** ABOUT THIS EXERCISE **
Exactly transcribe the line that holds "[(C_S_AXIS_TDEST_WIDTH == 0" and every remaining line of the records, up to and including the final one, with nothing else.

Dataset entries
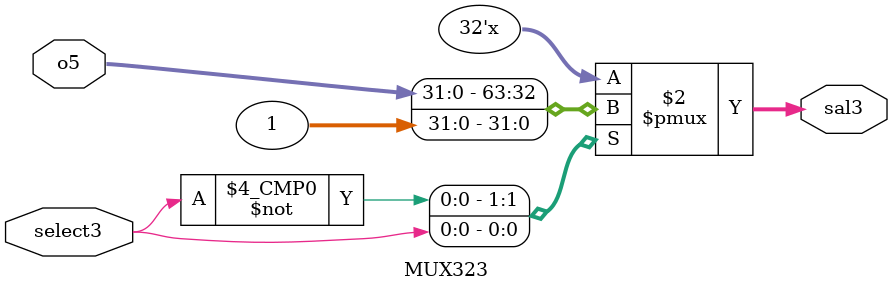
<source format=v>
`timescale 1ns/1ns

module MUX323(
	input [31:0]o5,
	input select3,
	output reg [31:0]sal3
);

always@* begin 
	case(select3)

		1'b0:
		begin
			sal3=o5;
		end
		1'b1:
		begin
			sal3=32'd1;
		end

	endcase
end
endmodule

</source>
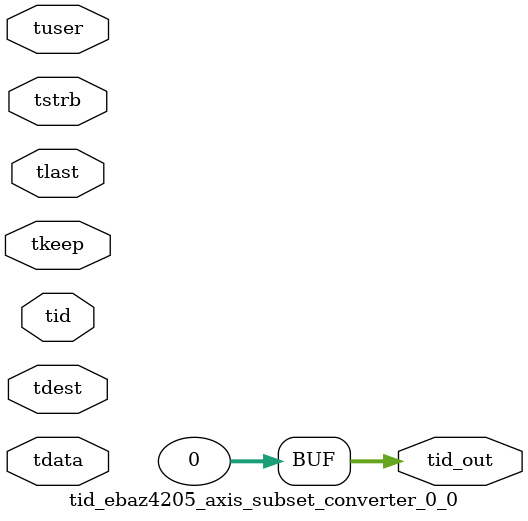
<source format=v>


`timescale 1ps/1ps

module tid_ebaz4205_axis_subset_converter_0_0 #
(
parameter C_S_AXIS_TID_WIDTH   = 1,
parameter C_S_AXIS_TUSER_WIDTH = 0,
parameter C_S_AXIS_TDATA_WIDTH = 0,
parameter C_S_AXIS_TDEST_WIDTH = 0,
parameter C_M_AXIS_TID_WIDTH   = 32
)
(
input  [(C_S_AXIS_TID_WIDTH   == 0 ? 1 : C_S_AXIS_TID_WIDTH)-1:0       ] tid,
input  [(C_S_AXIS_TDATA_WIDTH == 0 ? 1 : C_S_AXIS_TDATA_WIDTH)-1:0     ] tdata,
input  [(C_S_AXIS_TUSER_WIDTH == 0 ? 1 : C_S_AXIS_TUSER_WIDTH)-1:0     ] tuser,
input  [(C_S_AXIS_TDEST_WIDTH == 0 ? 1 : C_S_AXIS_TDEST_WIDTH)-1:0     ] tdest,
input  [(C_S_AXIS_TDATA_WIDTH/8)-1:0 ] tkeep,
input  [(C_S_AXIS_TDATA_WIDTH/8)-1:0 ] tstrb,
input                                                                    tlast,
output [(C_M_AXIS_TID_WIDTH   == 0 ? 1 : C_M_AXIS_TID_WIDTH)-1:0       ] tid_out
);

assign tid_out = {1'b0};

endmodule


</source>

** OUTPUT FOR THIS EXERCISE **
input  [(C_S_AXIS_TDEST_WIDTH == 0 ? 1 : C_S_AXIS_TDEST_WIDTH)-1:0     ] tdest,
input  [(C_S_AXIS_TDATA_WIDTH/8)-1:0 ] tkeep,
input  [(C_S_AXIS_TDATA_WIDTH/8)-1:0 ] tstrb,
input                                                                    tlast,
output [(C_M_AXIS_TID_WIDTH   == 0 ? 1 : C_M_AXIS_TID_WIDTH)-1:0       ] tid_out
);

assign tid_out = {1'b0};

endmodule


</source>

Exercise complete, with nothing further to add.